Climate, energy news roundup: Oct. 18
Climate Action Alliance of the Valley produces The Weekly Roundup of Climate and Energy News.
Excerpts from a recent Roundup follow; full Roundup is here.
Politics and Policy
The German government set an exit date for the coal industry with a plan to help coal communities survive, thereby providing beneficial lessons for the U.S. President Trump’s executive order initiated formation of the “United States One Trillion Trees Interagency Council.” Several conservative climate groups have attempted to wrench the issue of climate change from Democrats and shore up climate concern on the right, in part because of the Green New Deal’s impact; Americans are now nearly four times more likely to say they’re alarmed about the climate crisis than to be dismissive of it. The Biden campaign answered Vox’s six key questions about his climate change plans; GreenTech Media asked clean‑energy experts and advocates what’s most likely to get done in the first 100 days of a Biden presidency. Politico asserted that Biden and some Congressional Democrats want to use trade agreements to combat global warming, breaking from decades of U.S. trade policy that largely ignored climate change.

(Saved entries)
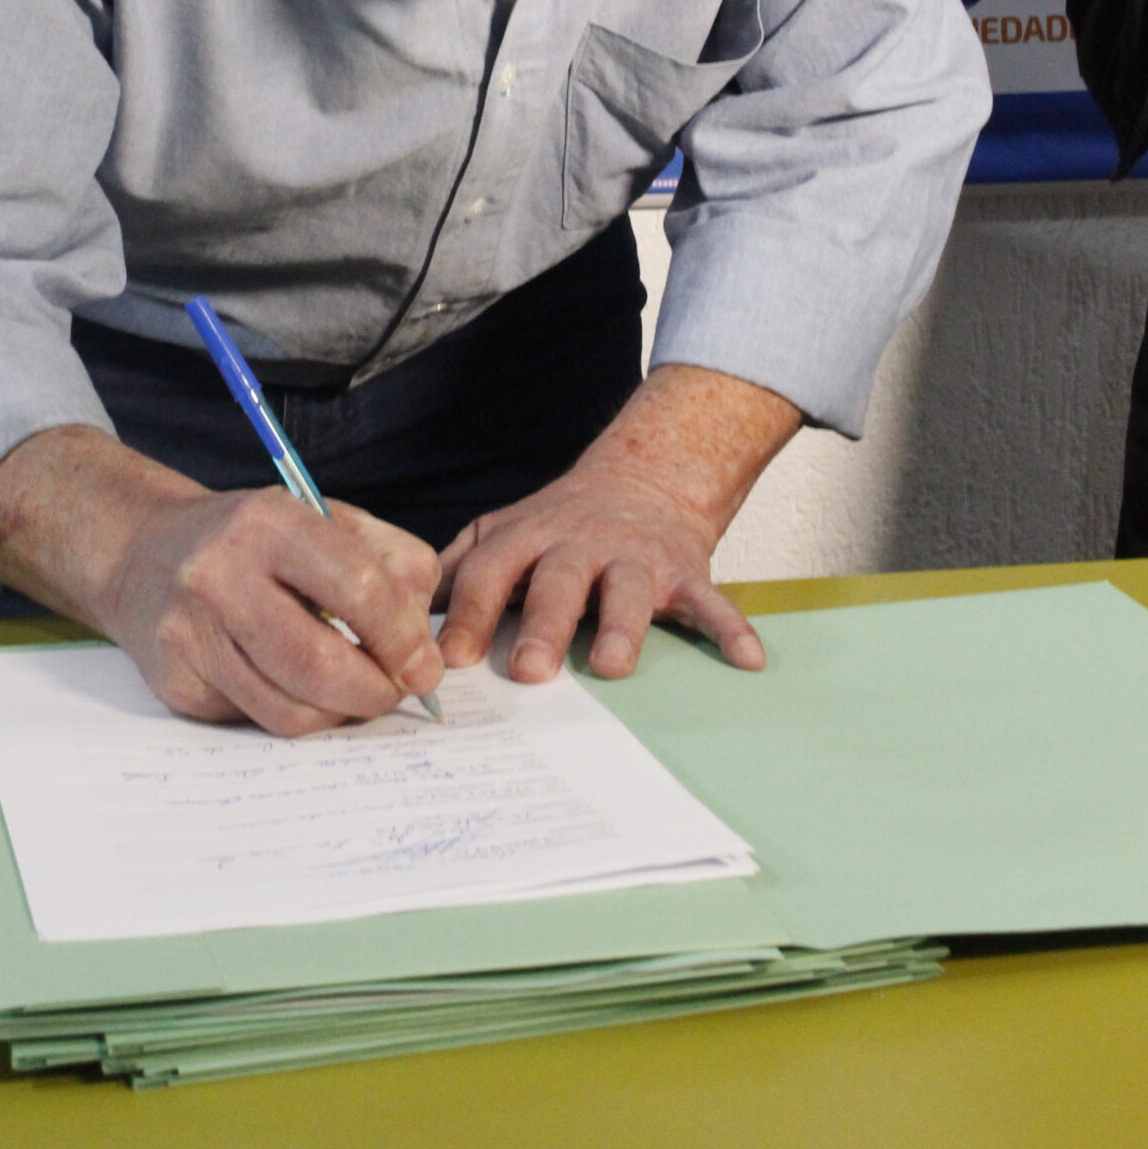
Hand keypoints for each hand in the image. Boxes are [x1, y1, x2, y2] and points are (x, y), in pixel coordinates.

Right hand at [0, 425, 443, 734]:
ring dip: (340, 715)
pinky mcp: (174, 684)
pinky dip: (294, 714)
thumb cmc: (252, 539)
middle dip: (376, 692)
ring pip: (290, 712)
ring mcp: (189, 634)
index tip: (426, 665)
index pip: (356, 586)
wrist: (142, 553)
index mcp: (267, 522)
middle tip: (397, 692)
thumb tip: (425, 642)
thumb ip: (392, 561)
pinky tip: (295, 686)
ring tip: (353, 692)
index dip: (403, 637)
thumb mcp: (323, 519)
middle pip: (321, 664)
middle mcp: (219, 575)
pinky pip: (256, 722)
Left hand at [435, 363, 800, 682]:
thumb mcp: (503, 530)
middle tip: (527, 672)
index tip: (447, 657)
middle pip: (560, 582)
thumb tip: (399, 611)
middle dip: (544, 625)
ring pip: (629, 593)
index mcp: (530, 536)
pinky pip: (712, 602)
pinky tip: (748, 661)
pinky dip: (732, 630)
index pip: (490, 570)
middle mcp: (581, 544)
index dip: (467, 611)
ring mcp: (635, 557)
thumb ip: (459, 567)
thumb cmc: (560, 523)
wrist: (645, 476)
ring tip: (616, 668)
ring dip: (624, 629)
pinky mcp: (685, 572)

■ REQUIRED WORK
Can you copy out everything in the climate news roundup from "Climate, energy news" down to "Roundup is here.", word for word?

■ RESPONSE
Climate, energy news roundup: Oct. 18
Climate Action Alliance of the Valley produces The Weekly Roundup of Climate and Energy News.
Excerpts from a recent Roundup follow; full Roundup is here.